━━━━━ DOCUMENT EXCERPT ━━━━━
Credit: Anthony Randazzo / Courtesy

On Nov. 19, the fourth annual Bash Cancer Fest was held at the Red Barn in Los Osos to raise money for kids battling cancer.

This event was a family-friendly function featuring a silent auction, wine, food, bouncy houses and live band performances from 12 to 5 p.m.

All of the proceeds funded a local nonprofit called the Teddy Bear Cancer Foundation.

The Teddy Bear Cancer Foundation helps families with their financial needs such as groceries, gas, education and funeral costs.

Cal Poly Orfalea College of Business professor Anthony Randazzo thought of the idea about 10 years ago when he lost a loved one to cancer.

He began to turn the idea into a reality about five years later.

“I knew I wanted to do something kind of to honor [my aunt] and I was like ‘gosh, wouldn’t it be cool if we could do a benefit, you know, to raise money for cancer,’” Randazzo said.  

Randazzo teaches Supply Chain Management in Manufacturing and Services (ITP 371).

This course is centered around planning this event and getting Cal Poly students involved to experience “Learn by Doing” by giving back to the community.
━━━━━ MATERIAL SHOWN ━━━━━
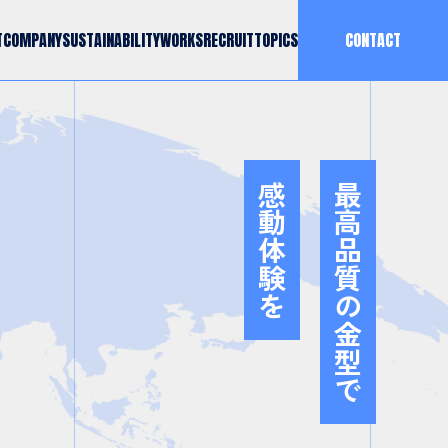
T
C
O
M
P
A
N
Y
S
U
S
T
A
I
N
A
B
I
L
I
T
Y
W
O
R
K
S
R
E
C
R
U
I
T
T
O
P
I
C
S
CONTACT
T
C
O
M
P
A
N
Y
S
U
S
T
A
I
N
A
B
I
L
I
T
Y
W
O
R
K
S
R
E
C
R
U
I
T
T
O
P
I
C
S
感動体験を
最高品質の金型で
━━━━━
━━━━━ MATERIAL SHOWN ━━━━━
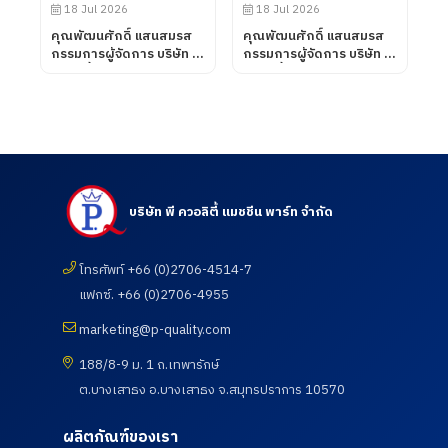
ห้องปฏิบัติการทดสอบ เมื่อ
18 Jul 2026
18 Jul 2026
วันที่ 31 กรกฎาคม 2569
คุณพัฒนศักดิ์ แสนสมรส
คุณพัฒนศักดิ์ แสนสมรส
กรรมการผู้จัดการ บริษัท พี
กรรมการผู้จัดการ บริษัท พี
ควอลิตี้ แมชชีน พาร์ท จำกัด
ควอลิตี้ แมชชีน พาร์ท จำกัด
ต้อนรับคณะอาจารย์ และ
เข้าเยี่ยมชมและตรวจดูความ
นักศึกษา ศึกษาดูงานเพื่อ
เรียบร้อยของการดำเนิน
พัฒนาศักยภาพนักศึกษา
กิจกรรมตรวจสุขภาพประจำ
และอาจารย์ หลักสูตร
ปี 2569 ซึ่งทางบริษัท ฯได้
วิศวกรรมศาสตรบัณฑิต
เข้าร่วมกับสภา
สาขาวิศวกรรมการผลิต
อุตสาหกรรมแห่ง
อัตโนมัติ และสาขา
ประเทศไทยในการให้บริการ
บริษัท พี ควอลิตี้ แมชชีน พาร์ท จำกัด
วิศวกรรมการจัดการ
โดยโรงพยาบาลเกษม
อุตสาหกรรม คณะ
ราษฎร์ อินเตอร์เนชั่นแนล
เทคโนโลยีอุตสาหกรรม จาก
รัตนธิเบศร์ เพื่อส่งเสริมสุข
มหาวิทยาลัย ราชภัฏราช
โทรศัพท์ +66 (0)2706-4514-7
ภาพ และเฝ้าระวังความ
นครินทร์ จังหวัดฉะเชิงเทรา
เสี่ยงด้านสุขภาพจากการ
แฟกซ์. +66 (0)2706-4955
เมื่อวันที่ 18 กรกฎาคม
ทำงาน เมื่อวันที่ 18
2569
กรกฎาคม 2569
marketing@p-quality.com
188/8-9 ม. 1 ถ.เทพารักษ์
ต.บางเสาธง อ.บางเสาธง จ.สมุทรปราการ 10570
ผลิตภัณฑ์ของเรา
━━━━━
━━━━━ MATERIAL SHOWN ━━━━━
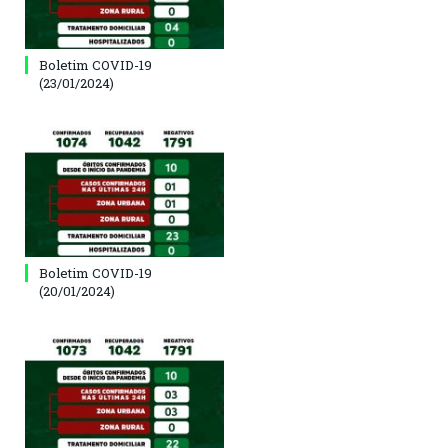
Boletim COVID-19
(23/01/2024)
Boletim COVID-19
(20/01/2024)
━━━━━
> _TASK PROMPT_
Please carry on the article about the Bash Cancer Fest from its final sentence, keeping its tone and style.

> _ANSWER SECTION_
Randazzo has all three of his sections equaling 150 students working together to plan this fundraiser by using an online platform called Base Camp.

“What a better way to learn than doing something awesome for the community,” Randazzo said.  “It’s for a wonderful cause, but it’s so much better than just talking about project management or talking about service supply chains.  It’s like no, let’s actually do this. I want it to be a fun experience for them.” 

Cal Poly industrial technology and packaging junior Max Irwin has been working as a leader of the sales team for Bash Cancer Fest this quarter.

The planning committees are divided into multiple student lead teams including sales, marketing, strategy, production and facility.

They are all working towards this year’s goal of raising $20,000.

Students, such as Irwin, are reaching out to local restaurants and businesses, as well as finding ways to make the event more sustainable.

“Well from my perspective, I kind of wanted to be the team lead,” Irwin said.  “It’s kind of cool being able to work with others in this scenario, especially with something that’s kind of this cool. So benefits would be just kind of, you feel like you’re giving back. And also kind of being able to reach out and then get connected with more people around the community.”